Revisiting the Dream

MLK gathering in New Mexico capitol building is chance to talk about nation's ongoing challenge

When Amy Poehler and Tina Fey delivered their final Golden Globes opening monologue earlier this month, Fey deadpanned that the nation's Civil Rights Movement "totally worked and now everything's fine."

New Mexicans who honored the memory and legacy of Martin Luther King Jr. at the Roundhouse on the national holiday marking the birthday of the civil rights leader took a much more serious approach. Yet, they acknowledged the same point: We have a lot of work to do.

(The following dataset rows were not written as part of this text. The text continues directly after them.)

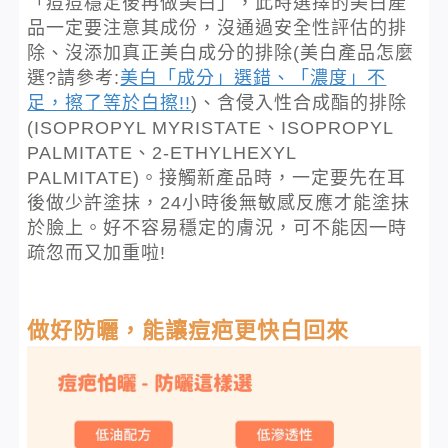
「痘痘穩定後再做美白」，此時選擇的美白產
品一定要注意其成份，沒通過安全性評估的排
除、沒添加真正美白成分的排除(美白產品怎麼
選?請參考:
美白「成分」選錯、「濃度」不
足，擦了等於白擦!!
)、含侵入性合成酯的排除
(ISOPROPYL MYRISTATE、ISOPROPYL
PALMITATE、2-ETHYLHEXYL
PALMITATE)。接觸新產品時，一定要先在耳
後做少許塗抹，24小時後無敏感反應才能塗抹
於臉上。好不容易穩定的膚況，可不能因一時
疏忽而又加重啦!
做好防曬，能讓痘疤更快白回來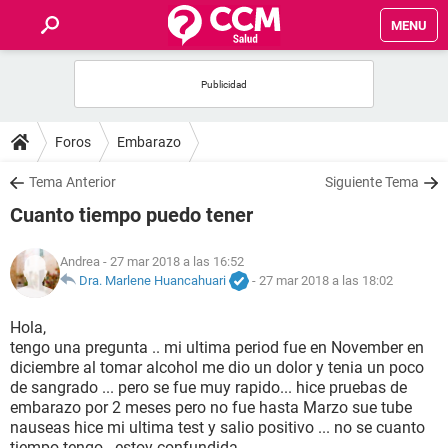
MENU
INICIO
FOROS
Foros
Embarazo
SALUD
Tema Anterior
Siguiente Tema
Cuanto tiempo puedo tener
FAMILIA
Andrea
- 27 mar 2018 a las 16:52
NUTRICIÓN
Dra. Marlene Huancahuari
-
27 mar 2018 a las 18:02
Hola,
BIENESTAR
tengo una pregunta .. mi ultima period fue en November en
diciembre al tomar alcohol me dio un dolor y tenia un poco
SEXUALIDAD
de sangrado ... pero se fue muy rapido... hice pruebas de
embarazo por 2 meses pero no fue hasta Marzo sue tube
nauseas hice mi ultima test y salio positivo ... no se cuanto
GLOSARIO
tiempo tengo.. estoy confundida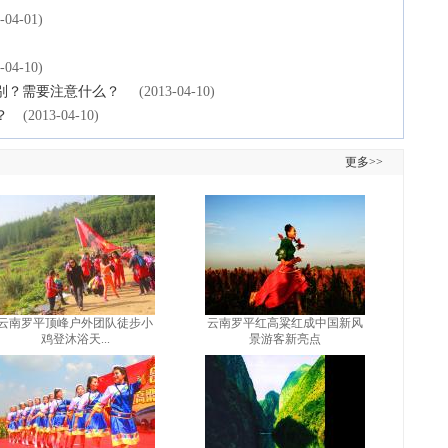
-04-01)
-04-10)
别？需要注意什么？
(2013-04-10)
？
(2013-04-10)
更多>>
云南罗平顶峰户外团队徒步小
云南罗平红高粱红成中国新风
鸡登沐浴天...
景游客新亮点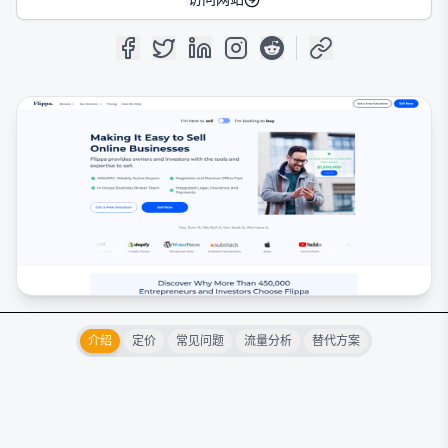
介绍
定价
常见问题
流量分析
替代方案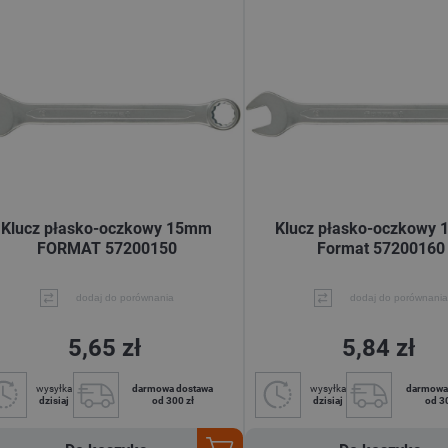
Klucz płasko-oczkowy 15mm
Klucz płasko-oczkowy
FORMAT 57200150
Format 57200160
dodaj do porównania
dodaj do porównania
5,65 zł
5,84 zł
wysyłka
darmowa dostawa
wysyłka
darmowa
dzisiaj
od 300 zł
dzisiaj
od 3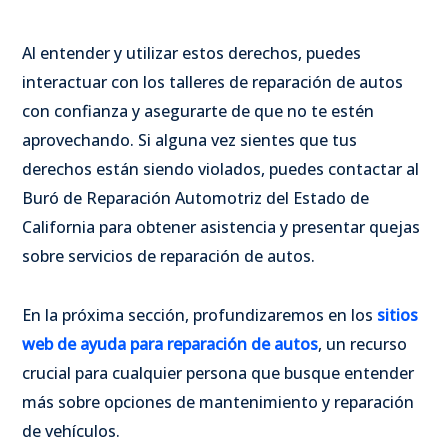
Al entender y utilizar estos derechos, puedes
interactuar con los talleres de reparación de autos
con confianza y asegurarte de que no te estén
aprovechando. Si alguna vez sientes que tus
derechos están siendo violados, puedes contactar al
Buró de Reparación Automotriz del Estado de
California para obtener asistencia y presentar quejas
sobre servicios de reparación de autos.
En la próxima sección, profundizaremos en los
sitios
web de ayuda para reparación de autos
, un recurso
crucial para cualquier persona que busque entender
más sobre opciones de mantenimiento y reparación
de vehículos.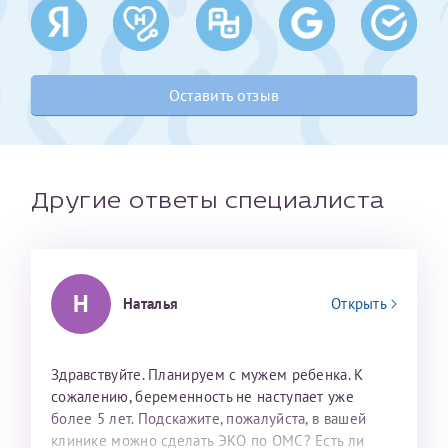
Получение справки
Оставить отзыв
Лично в кассе центра
Прислать на эл. почту
Направить справку сразу в ИФНС
Другие ответы специалиста
(упрощенный порядок возврата НДФЛ с 2024 г.)
Телефон*
Н
Наталья
Открыть
Электронная почта*
Здравствуйте. Планируем с мужем ребенка. К
сожалению, беременность не наступает уже
более 5 лет. Подскажите, пожалуйста, в вашей
скан 2-3 страниц паспорта пациента и
клинике можно сделать ЭКО по ОМС? Есть ли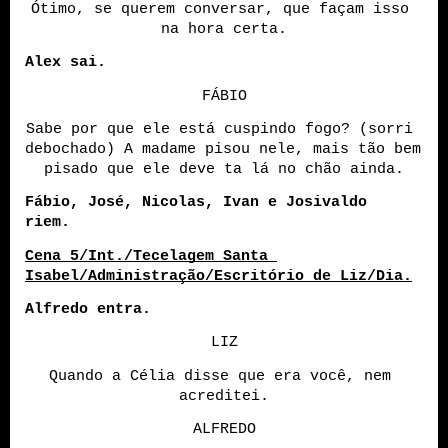
Ótimo, se querem conversar, que façam isso 
na hora certa.
Alex sai.
FÁBIO
Sabe por que ele está cuspindo fogo? (sorri 
debochado) A madame pisou nele, mais tão bem 
pisado que ele deve ta lá no chão ainda.
Fábio, José, Nicolas, Ivan e Josivaldo 
riem. 
Cena 5/Int./Tecelagem Santa 
Isabel/Administração/Escritório de Liz/Dia.
Alfredo entra.
LIZ
Quando a Célia disse que era você, nem 
acreditei.
ALFREDO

Keynote speaker Kathy Powers, an associate professor at the University of New Mexico School of law who specializes in global reparations, lifted her voice to argue that the nation's educational system is leaving lessons about human rights and violations of those rights out of the classroom.
 
"Although the United States is a major proponent for human rights globally, also the most difficult to hold accountable as a function of being on the UN security council for example, we have to think about: Why is it not required in our education that we learn about human rights?"

"How could you ever expect to have citizens who are not violators of human rights, sometimes unintentionally, or victims of human rights violations if we don't educate them?"

The educational system, she says, can be a vehicle to make people aware of their rights and of abuses. Yet, she notes that schools have also been the instrument of human rights violations as institutions, for example, that prevent immigrants from speaking native languages and in other ways. Lastly, she says that education can be a remedy, especially if textbooks are rewritten to contain "the truth that happened."

Fixing the nation's classrooms, however, is a far cry from the silver bullet to create equality across race, class and gender the way King and other leaders dreamed of it.

"How can we get to education," she says, "when we are talking about you just have to survive day to day, especially if you are an unarmed black man in America, not to mention other groups as well. On the table right now and for the world to see, and yes they are paying attention, is the targeting of police towards the African Americans."

Speaking to a largely Anglo and Hispanic crowd of about 200 people, and absent the governor even though she was on the program as an expected speaker, Powers ended on a universal call to action, seeking a national commission that could be "a mechanism for truth."

"This is not an African American problem," she says. "This is a human issue because if anyone's human rights are violated, all of our human rights are violated."